## THE TASK
All of the entries must be duplicated exactly.

(Collected data)
______

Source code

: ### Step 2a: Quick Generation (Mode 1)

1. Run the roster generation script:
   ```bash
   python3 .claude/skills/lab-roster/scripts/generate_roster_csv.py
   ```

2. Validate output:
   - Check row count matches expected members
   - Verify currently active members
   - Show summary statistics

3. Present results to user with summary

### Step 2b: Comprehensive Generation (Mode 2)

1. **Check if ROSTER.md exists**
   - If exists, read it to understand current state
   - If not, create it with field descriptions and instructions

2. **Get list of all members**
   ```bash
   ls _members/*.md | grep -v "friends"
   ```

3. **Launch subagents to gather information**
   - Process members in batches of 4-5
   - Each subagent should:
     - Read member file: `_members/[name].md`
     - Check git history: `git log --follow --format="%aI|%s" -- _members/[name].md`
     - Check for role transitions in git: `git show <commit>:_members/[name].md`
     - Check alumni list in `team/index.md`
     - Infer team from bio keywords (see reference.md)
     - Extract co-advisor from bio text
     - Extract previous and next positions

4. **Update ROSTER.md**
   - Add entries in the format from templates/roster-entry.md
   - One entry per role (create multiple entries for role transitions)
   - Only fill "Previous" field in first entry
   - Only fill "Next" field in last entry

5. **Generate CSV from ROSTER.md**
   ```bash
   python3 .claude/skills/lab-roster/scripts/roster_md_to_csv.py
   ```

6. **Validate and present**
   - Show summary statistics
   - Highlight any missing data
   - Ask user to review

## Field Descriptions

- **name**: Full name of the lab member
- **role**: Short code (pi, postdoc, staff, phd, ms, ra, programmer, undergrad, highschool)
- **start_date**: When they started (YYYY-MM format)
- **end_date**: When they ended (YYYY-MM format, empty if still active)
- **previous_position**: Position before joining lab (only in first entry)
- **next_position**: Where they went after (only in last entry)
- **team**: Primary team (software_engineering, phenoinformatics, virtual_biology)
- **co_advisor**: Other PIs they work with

______

## TASK SOLUTION
Source code

: ### Step 2a: Quick Generation (Mode 1)

1. Run the roster generation script:
   ```bash
   python3 .claude/skills/lab-roster/scripts/generate_roster_csv.py
   ```

2. Validate output:
   - Check row count matches expected members
   - Verify currently active members
   - Show summary statistics

3. Present results to user with summary

### Step 2b: Comprehensive Generation (Mode 2)

1. **Check if ROSTER.md exists**
   - If exists, read it to understand current state
   - If not, create it with field descriptions and instructions

2. **Get list of all members**
   ```bash
   ls _members/*.md | grep -v "friends"
   ```

3. **Launch subagents to gather information**
   - Process members in batches of 4-5
   - Each subagent should:
     - Read member file: `_members/[name].md`
     - Check git history: `git log --follow --format="%aI|%s" -- _members/[name].md`
     - Check for role transitions in git: `git show <commit>:_members/[name].md`
     - Check alumni list in `team/index.md`
     - Infer team from bio keywords (see reference.md)
     - Extract co-advisor from bio text
     - Extract previous and next positions

4. **Update ROSTER.md**
   - Add entries in the format from templates/roster-entry.md
   - One entry per role (create multiple entries for role transitions)
   - Only fill "Previous" field in first entry
   - Only fill "Next" field in last entry

5. **Generate CSV from ROSTER.md**
   ```bash
   python3 .claude/skills/lab-roster/scripts/roster_md_to_csv.py
   ```

6. **Validate and present**
   - Show summary statistics
   - Highlight any missing data
   - Ask user to review

## Field Descriptions

- **name**: Full name of the lab member
- **role**: Short code (pi, postdoc, staff, phd, ms, ra, programmer, undergrad, highschool)
- **start_date**: When they started (YYYY-MM format)
- **end_date**: When they ended (YYYY-MM format, empty if still active)
- **previous_position**: Position before joining lab (only in first entry)
- **next_position**: Where they went after (only in last entry)
- **team**: Primary team (software_engineering, phenoinformatics, virtual_biology)
- **co_advisor**: Other PIs they work with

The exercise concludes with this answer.